Navajo Tribal Chairman Raymond Nakai made the New York Times and probably hundreds of newspapers nationwide this week by taking on the Russian government.

In a speech in Kayenta and first reported locally and then nationwide, Nakai decided to issue a challenge to the Russian government to allow him to tour the country unrestricted with the ability to talk to whoever he wanted and to take photos of any areas of Russia and Russian life he wanted.
So what brought this on?

A few weeks before, one of Russia’s biggest newspapers, Izvesda, had published an article and photos from a Russian journalist who toured the Navajo Reservation a few months before and reported how the Navajos were living in poverty and comparing it unfavorably to how the average Russian family in the rural areas live under communism.

The Russian journalist, Stanisiav Kondrashaav, was also appalled at the level of illiteracy he saw in the more remote areas of the reservation where many elders were a great deal more fluent in Navajo than they were in English.

He also commented in his article about how so many Navajos, children and adults, were so uninformed about what was going on in their country that a majority of them could not answer a simple question as to who the president of the United States was. He said a lot of people said they did not know while others said John F. Kennedy or Richard Nixon.

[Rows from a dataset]
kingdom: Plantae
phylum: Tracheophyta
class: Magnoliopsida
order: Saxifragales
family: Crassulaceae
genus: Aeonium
==
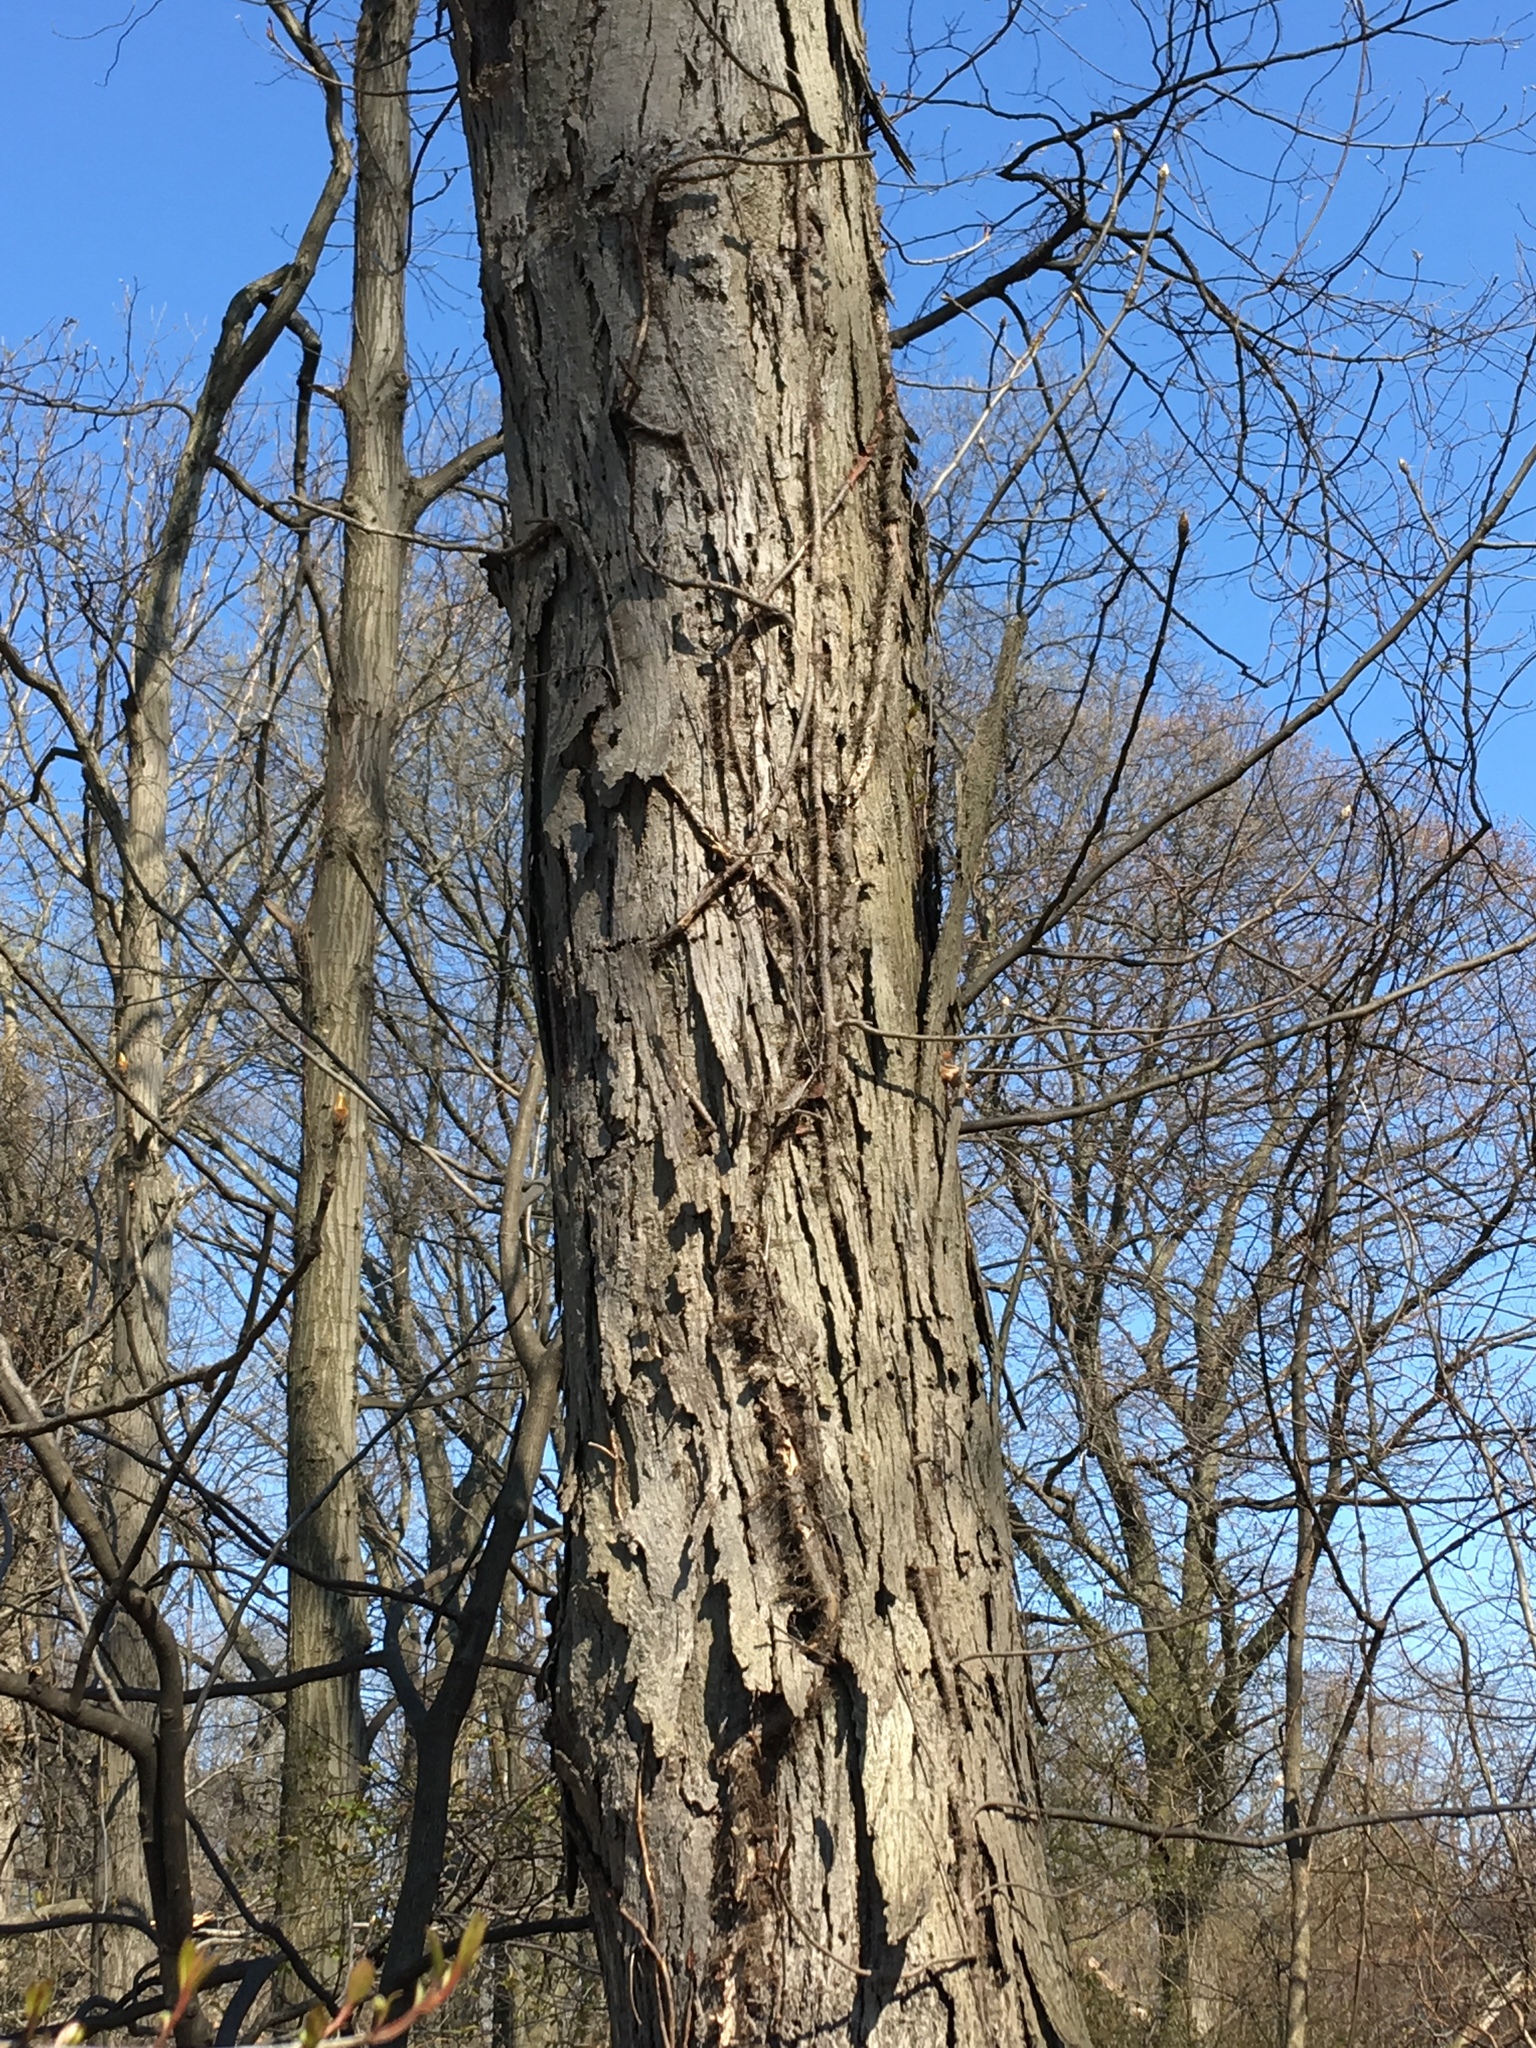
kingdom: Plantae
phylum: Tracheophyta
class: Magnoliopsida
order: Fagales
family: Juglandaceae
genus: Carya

EXERCISE TASK - From the article on Raymond Nakai above, reproduce the stretch from "The Russian journalist, Stanisiav" through "were in English." word for word.

ANSWER FOR THE TASK -
The Russian journalist, Stanisiav Kondrashaav, was also appalled at the level of illiteracy he saw in the more remote areas of the reservation where many elders were a great deal more fluent in Navajo than they were in English.